Y voy a encontrarla.

Sigo explorando la mansión con el vaso de agua todavía en mis manos, más como un ancla para mis nervios que por sed. Cada paso que doy es calculado, memorizando cada pasillo, cada puerta, cada rostro que veo. Si quiero salir de aquí, necesito conocer este lugar mejor que mis propios pensamientos.

Llego a una sala de estar amplia, con enormes ventanales que dan al jardín. La luna proyecta su pálida luz sobre el césped, dándome un destello de esperanza. Afuera. Necesito llegar afuera.

Camino hacia la puerta de cristal con aparente indiferencia, como si solo quisiera admirar la vista.
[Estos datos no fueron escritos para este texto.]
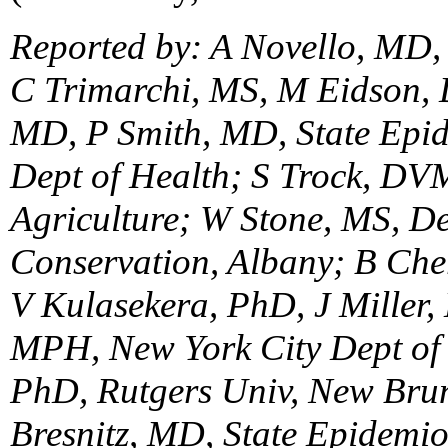
Reported by: A Novello, MD,
C Trimarchi, MS, M Eidson,
MD, P Smith, MD, State Epid
Dept of Health; S Trock, DVM
Agriculture; W Stone, MS, D
Conservation, Albany; B Ch
V Kulasekera, PhD, J Miller,
MPH, New York City Dept of 
PhD, Rutgers Univ, New Bru
Bresnitz, MD, State Epidemio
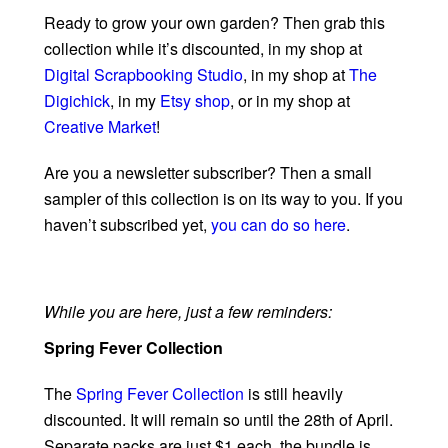
Ready to grow your own garden? Then grab this
collection while it’s discounted, in my shop at
Digital Scrapbooking Studio
, in my shop at
The
Digichick
, in my
Etsy shop
, or in my shop at
Creative Market
!
Are you a newsletter subscriber? Then a small
sampler of this collection is on its way to you. If you
haven’t subscribed yet,
you can do so here
.
While you are here, just a few reminders:
Spring Fever Collection
The
Spring Fever Collection
is still heavily
discounted. It will remain so until the 28th of April.
Separate packs are just $1 each, the bundle is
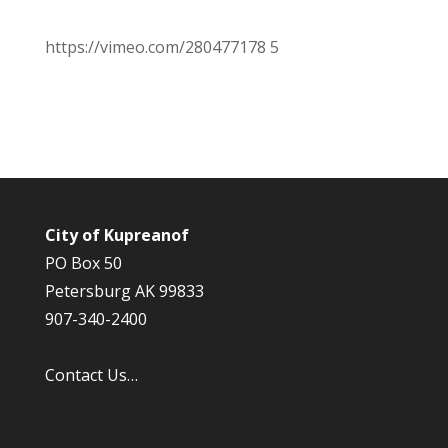
https://vimeo.com/280477178 5
City of Kupreanof
PO Box 50
Petersburg AK 99833
907-340-2400
Contact Us…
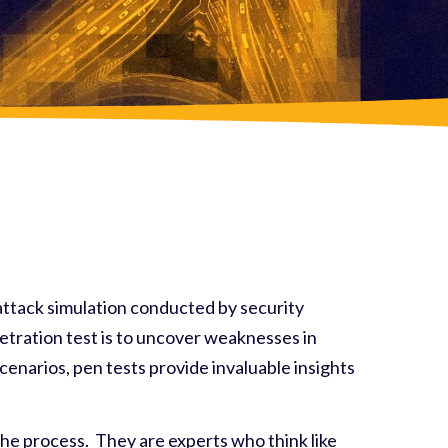
rattack simulation conducted by security
enetration test is to uncover weaknesses in
cenarios, pen tests provide invaluable insights
 the process. They are experts who think like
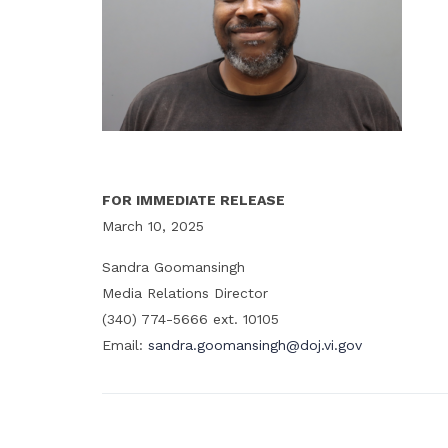
FOR IMMEDIATE RELEASE
March 10, 2025
Sandra Goomansingh
Media Relations Director
(340) 774-5666 ext. 10105
Email:
sandra.goomansingh@doj.vi.gov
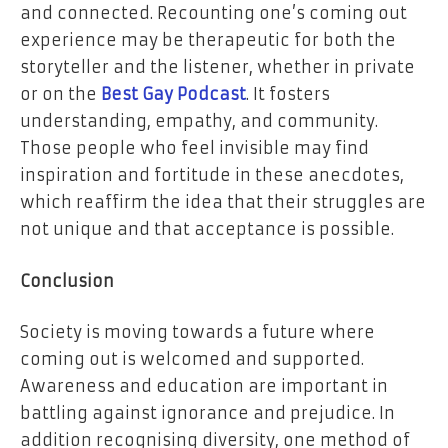
and connected. Recounting one’s coming out
experience may be therapeutic for both the
storyteller and the listener, whether in private
or on the
Best Gay Podcast
. It fosters
understanding, empathy, and community.
Those people who feel invisible may find
inspiration and fortitude in these anecdotes,
which reaffirm the idea that their struggles are
not unique and that acceptance is possible.
Conclusion
Society is moving towards a future where
coming out is welcomed and supported.
Awareness and education are important in
battling against ignorance and prejudice. In
addition recognising diversity, one method of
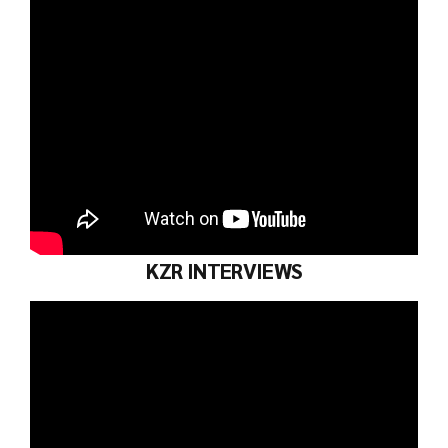
KZR INTERVIEWS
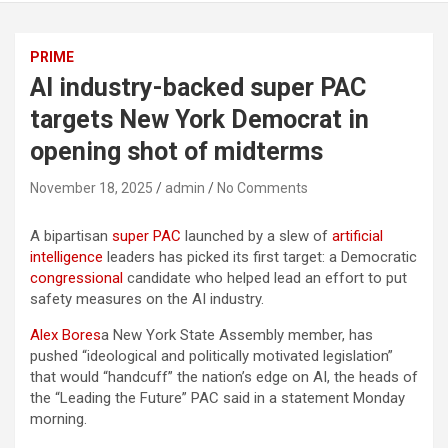
PRIME
AI industry-backed super PAC
targets New York Democrat in
opening shot of midterms
November 18, 2025
admin
No Comments
A bipartisan
super PAC
launched by a slew of
artificial
intelligence
leaders has picked its first target: a Democratic
congressional
candidate who helped lead an effort to put
safety measures on the AI industry.
Alex Bores
a New York State Assembly member, has
pushed “ideological and politically motivated legislation”
that would “handcuff” the nation’s edge on AI, the heads of
the “Leading the Future” PAC said in a statement Monday
morning.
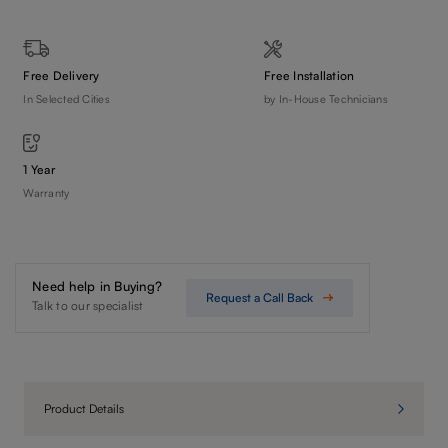
Free Delivery
Free Installation
In Selected Cities
by In-House Technicians
1 Year
Warranty
Need help in Buying?
Request a Call Back
Talk to our specialist
Product Details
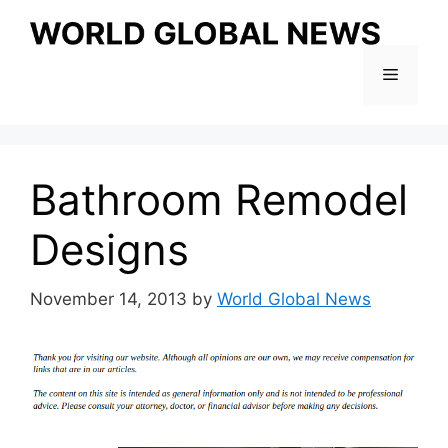
Skip
to
content
Menu
Bathroom Remodel
Designs
November 14, 2013
by
World Global News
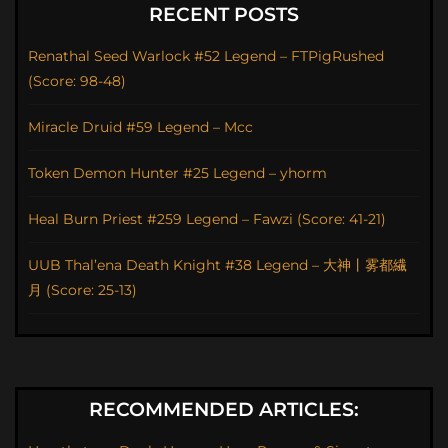
RECENT POSTS
Renathal Seed Warlock #52 Legend – FTPigRushed
(Score: 98-48)
Miracle Druid #59 Legend – Mcc
Token Demon Hunter #25 Legend – yhorm
Heal Burn Priest #259 Legend – Fawzi (Score: 41-21)
UUB Thal’ena Death Knight #38 Legend – 大神丨雾都繊
月 (Score: 25-13)
RECOMMENDED ARTICLES:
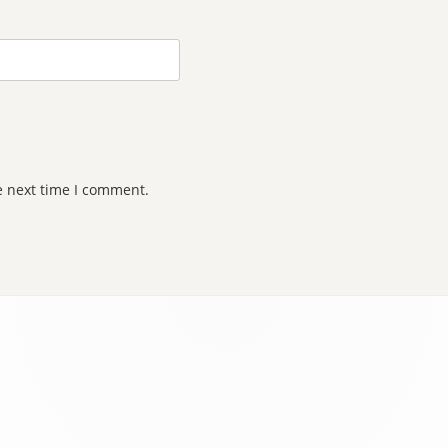
e next time I comment.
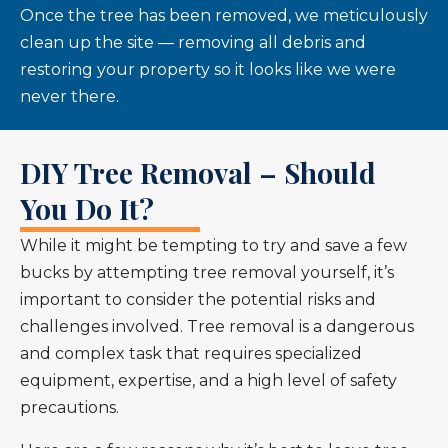
Once the tree has been removed, we meticulously
clean up the site — removing all debris and
restoring your property so it looks like we were
never there.
DIY Tree Removal – Should
You Do It?
While it might be tempting to try and save a few
bucks by attempting tree removal yourself, it’s
important to consider the potential risks and
challenges involved. Tree removal is a dangerous
and complex task that requires specialized
equipment, expertise, and a high level of safety
precautions.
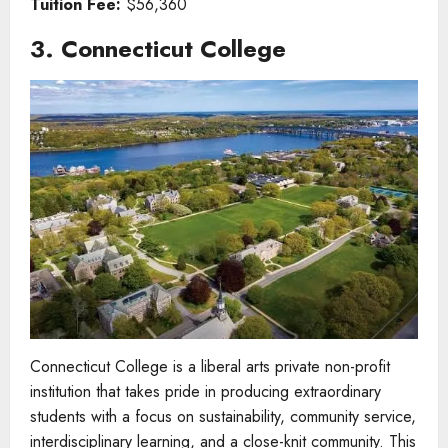
Tuition Fee:
$56,360
3. Connecticut College
Connecticut College is a liberal arts private non-profit
institution that takes pride in producing extraordinary
students with a focus on sustainability, community service,
interdisciplinary learning, and a close-knit community. This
Pero antes de que pueda siquiera tocar el pomo, una sombra se interpone en mi camino.

—Bonita noche, ¿no crees?

Levanto la mirada y encuentro a Enzo de nuevo, con su sonrisa ladeada y los brazos cruzados sobre su pecho.

—¿Me estás siguiendo?

—Solo estoy asegurándome de que no hagas algo estúpido.

Aprieto los dientes y me cruzo de brazos, imitando su postura.

—¿Cómo qué? ¿Tomar aire fresco?

—Llamémoslo instinto de supervivencia —responde con calma—. Si yo fuera tú, no intentaría escapar.

—Si tú fueras yo, no aceptarías ser una prisionera sin pelear.

Él suelta una carcajada baja.

—No tienes idea de en qué te has metido, ¿verdad?

—Ilumíname, entonces.

Enzo da un paso más cerca, lo suficiente para que su voz se convierta en un susurro conspirador.

—Dante no es un hombre común. No es alguien a quien puedas engañar con trucos baratos o desafíos de niña mimada. Si juegas con él, perderás.

Mis dedos se cierran alrededor del vaso con más fuerza.

—Ya veremos.

Me alejo antes de que pueda responder, con el corazón latiéndome con fuerza en el pecho. Sé que tiene razón en una cosa: Dante no es un hombre cualquiera.

Pero yo tampoco soy una mujer que se rinde fácilmente.

Más tarde esa noche, me quedo despierta en mi habitación, observando el techo. Cada fibra de mi ser me grita que debo salir de aquí, que no puedo dejar que este hombre dicte mi destino.

Tomo una decisión.

Me levanto sigilosamente y me acerco a la ventana. No es muy alta, y el jardín de abajo parece lo suficientemente blando como para amortiguar una caída.

Respiro hondo. No hay más opción.

Pero justo cuando coloco una pierna sobre el alféizar, una voz profunda me detiene en seco.

—Ni lo intentes.

Mi corazón se paraliza. Me giro lentamente y lo veo.

Dante.

De pie en la penumbra, con los brazos cruzados, sus ojos oscuros perforándome con una intensidad peligrosa.

—Bájate. Ahora.

Trago saliva, pero no me muevo.

—No puedes detenerme.

Una sonrisa lenta, depredadora, se dibuja en sus labios.

—Inténtalo.

Es un desafío. Y lo odio por ello.

Pero más me odio a mí misma cuando, sin darme cuenta, mis pies ya han tocado el suelo de nuevo.